=== Assigned task ===
Pull out of the data below the stretch of lines bounded by the one containing "left shoulder: (123, 341)" and the one containing "left eye: (527, 188)", both bounds included, unchanged.

=== Data in this exercise ===

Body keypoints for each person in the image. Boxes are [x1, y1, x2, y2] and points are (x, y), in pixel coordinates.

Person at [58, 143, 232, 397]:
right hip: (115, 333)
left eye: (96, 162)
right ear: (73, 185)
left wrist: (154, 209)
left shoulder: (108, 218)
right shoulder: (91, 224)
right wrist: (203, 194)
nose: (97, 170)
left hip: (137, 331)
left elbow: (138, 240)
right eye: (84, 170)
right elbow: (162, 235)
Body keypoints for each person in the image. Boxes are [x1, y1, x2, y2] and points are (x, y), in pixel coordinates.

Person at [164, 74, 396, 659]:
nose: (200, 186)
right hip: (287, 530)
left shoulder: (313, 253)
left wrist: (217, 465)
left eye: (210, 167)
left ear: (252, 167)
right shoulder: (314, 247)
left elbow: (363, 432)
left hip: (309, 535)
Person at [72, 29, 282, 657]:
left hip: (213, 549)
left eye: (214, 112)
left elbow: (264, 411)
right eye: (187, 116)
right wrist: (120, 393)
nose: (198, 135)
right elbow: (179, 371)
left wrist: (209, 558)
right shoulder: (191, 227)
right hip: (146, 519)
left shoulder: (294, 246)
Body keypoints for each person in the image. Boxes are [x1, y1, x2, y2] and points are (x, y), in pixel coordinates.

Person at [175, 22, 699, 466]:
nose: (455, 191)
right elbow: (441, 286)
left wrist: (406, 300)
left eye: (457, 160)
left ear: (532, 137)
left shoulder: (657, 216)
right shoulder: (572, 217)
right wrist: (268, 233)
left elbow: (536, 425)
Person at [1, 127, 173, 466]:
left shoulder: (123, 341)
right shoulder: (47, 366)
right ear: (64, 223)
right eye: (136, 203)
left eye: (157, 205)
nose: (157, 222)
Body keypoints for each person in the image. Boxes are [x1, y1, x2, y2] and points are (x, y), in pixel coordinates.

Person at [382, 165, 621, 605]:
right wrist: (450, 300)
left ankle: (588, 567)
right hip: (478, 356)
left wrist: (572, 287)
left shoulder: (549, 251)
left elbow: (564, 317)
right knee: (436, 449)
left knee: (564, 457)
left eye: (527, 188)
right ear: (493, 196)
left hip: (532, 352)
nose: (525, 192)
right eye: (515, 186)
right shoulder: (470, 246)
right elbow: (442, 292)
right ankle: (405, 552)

=== The completed task ===
left shoulder: (123, 341)
right shoulder: (47, 366)
right ear: (64, 223)
right eye: (136, 203)
left eye: (157, 205)
nose: (157, 222)
Body keypoints for each person in the image. Boxes are [x1, y1, x2, y2] and points are (x, y), in pixel coordinates.

Person at [382, 165, 621, 605]:
right wrist: (450, 300)
left ankle: (588, 567)
right hip: (478, 356)
left wrist: (572, 287)
left shoulder: (549, 251)
left elbow: (564, 317)
right knee: (436, 449)
left knee: (564, 457)
left eye: (527, 188)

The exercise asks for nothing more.